■ **Problem description**:
Take the entries that follow and return exactly the lines from the one holding "20 février 2026" through the one holding "tilaajia eli tarina jatkuu.", both included. Nothing else is needed.

***

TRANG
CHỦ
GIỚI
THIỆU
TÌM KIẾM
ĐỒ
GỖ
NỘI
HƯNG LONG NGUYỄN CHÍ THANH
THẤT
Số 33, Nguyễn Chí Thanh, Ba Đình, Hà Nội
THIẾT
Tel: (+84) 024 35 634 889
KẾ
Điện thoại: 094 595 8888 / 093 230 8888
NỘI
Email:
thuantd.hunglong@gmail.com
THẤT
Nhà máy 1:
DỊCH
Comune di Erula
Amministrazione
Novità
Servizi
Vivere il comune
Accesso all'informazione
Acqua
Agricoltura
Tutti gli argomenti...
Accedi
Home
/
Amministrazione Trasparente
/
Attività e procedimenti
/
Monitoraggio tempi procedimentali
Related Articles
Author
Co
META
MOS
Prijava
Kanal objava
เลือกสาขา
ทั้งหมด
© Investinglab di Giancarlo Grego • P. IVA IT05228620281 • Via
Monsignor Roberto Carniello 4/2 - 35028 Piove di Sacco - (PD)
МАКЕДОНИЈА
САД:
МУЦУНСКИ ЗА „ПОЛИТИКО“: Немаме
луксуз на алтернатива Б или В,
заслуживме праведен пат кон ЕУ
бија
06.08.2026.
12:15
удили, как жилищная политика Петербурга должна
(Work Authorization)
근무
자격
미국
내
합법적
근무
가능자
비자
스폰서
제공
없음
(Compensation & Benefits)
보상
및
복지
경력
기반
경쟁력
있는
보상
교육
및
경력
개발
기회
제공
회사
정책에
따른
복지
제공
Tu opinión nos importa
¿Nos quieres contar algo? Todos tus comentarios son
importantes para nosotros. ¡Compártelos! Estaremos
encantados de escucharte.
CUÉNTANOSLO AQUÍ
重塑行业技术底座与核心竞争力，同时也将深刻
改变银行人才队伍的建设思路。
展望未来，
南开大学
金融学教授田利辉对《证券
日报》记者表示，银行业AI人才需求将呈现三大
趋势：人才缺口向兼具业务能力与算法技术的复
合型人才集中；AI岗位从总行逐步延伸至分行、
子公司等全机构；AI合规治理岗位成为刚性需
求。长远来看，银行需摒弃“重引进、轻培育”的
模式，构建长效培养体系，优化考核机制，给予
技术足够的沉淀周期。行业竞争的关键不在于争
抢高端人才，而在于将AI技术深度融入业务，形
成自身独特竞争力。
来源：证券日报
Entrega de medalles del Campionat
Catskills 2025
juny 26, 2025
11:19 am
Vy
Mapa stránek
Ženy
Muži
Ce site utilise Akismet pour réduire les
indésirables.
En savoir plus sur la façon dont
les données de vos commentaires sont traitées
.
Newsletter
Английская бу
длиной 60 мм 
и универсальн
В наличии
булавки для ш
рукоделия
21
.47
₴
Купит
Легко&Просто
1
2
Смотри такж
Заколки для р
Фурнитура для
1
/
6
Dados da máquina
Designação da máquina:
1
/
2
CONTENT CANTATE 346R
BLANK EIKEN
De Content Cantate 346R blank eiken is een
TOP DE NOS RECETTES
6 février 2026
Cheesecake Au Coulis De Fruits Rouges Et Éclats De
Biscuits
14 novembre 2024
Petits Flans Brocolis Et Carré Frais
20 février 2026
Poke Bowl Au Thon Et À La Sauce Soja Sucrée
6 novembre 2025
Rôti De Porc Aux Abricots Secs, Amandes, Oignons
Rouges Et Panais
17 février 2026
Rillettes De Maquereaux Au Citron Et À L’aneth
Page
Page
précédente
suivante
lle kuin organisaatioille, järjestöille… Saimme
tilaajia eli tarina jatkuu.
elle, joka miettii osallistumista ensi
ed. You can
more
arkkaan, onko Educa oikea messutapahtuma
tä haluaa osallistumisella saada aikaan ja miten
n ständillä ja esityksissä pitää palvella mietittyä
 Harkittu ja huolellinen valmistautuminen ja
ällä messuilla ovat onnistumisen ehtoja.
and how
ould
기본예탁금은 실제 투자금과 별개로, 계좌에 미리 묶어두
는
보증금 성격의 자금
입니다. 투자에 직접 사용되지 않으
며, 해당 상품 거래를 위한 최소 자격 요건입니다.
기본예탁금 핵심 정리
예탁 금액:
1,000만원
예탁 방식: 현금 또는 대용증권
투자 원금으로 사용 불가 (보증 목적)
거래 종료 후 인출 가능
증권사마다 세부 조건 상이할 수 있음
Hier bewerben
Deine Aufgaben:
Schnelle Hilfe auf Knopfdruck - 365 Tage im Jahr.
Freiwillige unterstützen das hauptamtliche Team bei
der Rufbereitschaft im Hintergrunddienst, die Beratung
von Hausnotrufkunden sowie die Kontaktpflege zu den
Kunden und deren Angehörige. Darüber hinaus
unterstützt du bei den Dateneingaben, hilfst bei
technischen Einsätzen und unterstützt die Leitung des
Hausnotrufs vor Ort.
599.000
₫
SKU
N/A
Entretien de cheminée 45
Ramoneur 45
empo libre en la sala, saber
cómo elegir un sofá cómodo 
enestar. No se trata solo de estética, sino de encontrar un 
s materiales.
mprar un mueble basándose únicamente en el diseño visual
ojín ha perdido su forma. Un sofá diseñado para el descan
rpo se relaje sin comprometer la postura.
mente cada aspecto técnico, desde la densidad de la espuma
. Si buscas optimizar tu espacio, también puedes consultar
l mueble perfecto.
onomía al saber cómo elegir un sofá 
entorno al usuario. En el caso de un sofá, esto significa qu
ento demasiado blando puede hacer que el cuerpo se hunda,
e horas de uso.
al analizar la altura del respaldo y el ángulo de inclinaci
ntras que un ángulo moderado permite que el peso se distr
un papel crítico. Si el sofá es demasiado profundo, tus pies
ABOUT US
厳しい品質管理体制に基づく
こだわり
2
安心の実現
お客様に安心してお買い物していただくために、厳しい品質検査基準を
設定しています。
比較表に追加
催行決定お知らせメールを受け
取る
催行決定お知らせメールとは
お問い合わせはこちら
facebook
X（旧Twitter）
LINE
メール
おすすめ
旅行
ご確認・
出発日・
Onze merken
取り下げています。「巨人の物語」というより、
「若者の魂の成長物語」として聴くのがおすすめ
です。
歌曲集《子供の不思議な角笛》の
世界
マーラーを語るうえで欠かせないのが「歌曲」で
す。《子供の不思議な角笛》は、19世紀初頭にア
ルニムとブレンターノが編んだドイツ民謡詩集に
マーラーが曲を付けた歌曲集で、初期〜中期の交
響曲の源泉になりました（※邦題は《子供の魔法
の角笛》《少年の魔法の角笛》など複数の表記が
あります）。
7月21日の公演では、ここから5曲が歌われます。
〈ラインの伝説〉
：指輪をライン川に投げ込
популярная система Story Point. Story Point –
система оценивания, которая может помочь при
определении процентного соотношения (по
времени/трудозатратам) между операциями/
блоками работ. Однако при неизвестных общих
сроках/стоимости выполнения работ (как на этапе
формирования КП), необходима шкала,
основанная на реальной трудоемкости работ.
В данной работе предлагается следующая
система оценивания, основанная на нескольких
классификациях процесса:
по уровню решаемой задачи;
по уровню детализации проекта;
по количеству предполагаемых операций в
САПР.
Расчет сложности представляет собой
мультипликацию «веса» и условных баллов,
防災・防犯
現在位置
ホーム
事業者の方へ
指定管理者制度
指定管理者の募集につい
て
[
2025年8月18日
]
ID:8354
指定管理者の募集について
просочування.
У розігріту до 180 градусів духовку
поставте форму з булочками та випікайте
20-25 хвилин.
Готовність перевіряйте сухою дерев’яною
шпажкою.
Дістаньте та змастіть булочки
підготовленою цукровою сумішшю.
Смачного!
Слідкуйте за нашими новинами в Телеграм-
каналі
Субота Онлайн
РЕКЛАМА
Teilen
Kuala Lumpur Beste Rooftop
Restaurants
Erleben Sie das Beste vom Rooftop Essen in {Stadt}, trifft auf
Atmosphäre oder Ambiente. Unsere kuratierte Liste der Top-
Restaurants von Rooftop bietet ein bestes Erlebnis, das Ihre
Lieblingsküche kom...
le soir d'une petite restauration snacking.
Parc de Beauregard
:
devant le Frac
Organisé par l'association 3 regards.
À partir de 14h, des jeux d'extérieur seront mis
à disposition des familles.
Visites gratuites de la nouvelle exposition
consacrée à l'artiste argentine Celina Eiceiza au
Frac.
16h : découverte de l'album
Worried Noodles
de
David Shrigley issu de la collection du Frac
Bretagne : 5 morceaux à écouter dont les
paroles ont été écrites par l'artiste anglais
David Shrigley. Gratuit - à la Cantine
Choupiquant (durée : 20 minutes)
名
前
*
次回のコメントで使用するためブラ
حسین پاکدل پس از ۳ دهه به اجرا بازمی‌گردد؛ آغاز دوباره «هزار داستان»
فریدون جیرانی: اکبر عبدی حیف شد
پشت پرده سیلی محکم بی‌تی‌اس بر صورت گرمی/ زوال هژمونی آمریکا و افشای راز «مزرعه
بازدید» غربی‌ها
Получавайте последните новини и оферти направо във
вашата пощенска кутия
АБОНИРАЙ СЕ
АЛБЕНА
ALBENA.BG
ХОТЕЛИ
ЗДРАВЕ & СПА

***

■ **Exercise answer**:
20 février 2026
Poke Bowl Au Thon Et À La Sauce Soja Sucrée
6 novembre 2025
Rôti De Porc Aux Abricots Secs, Amandes, Oignons
Rouges Et Panais
17 février 2026
Rillettes De Maquereaux Au Citron Et À L’aneth
Page
Page
précédente
suivante
lle kuin organisaatioille, järjestöille… Saimme
tilaajia eli tarina jatkuu.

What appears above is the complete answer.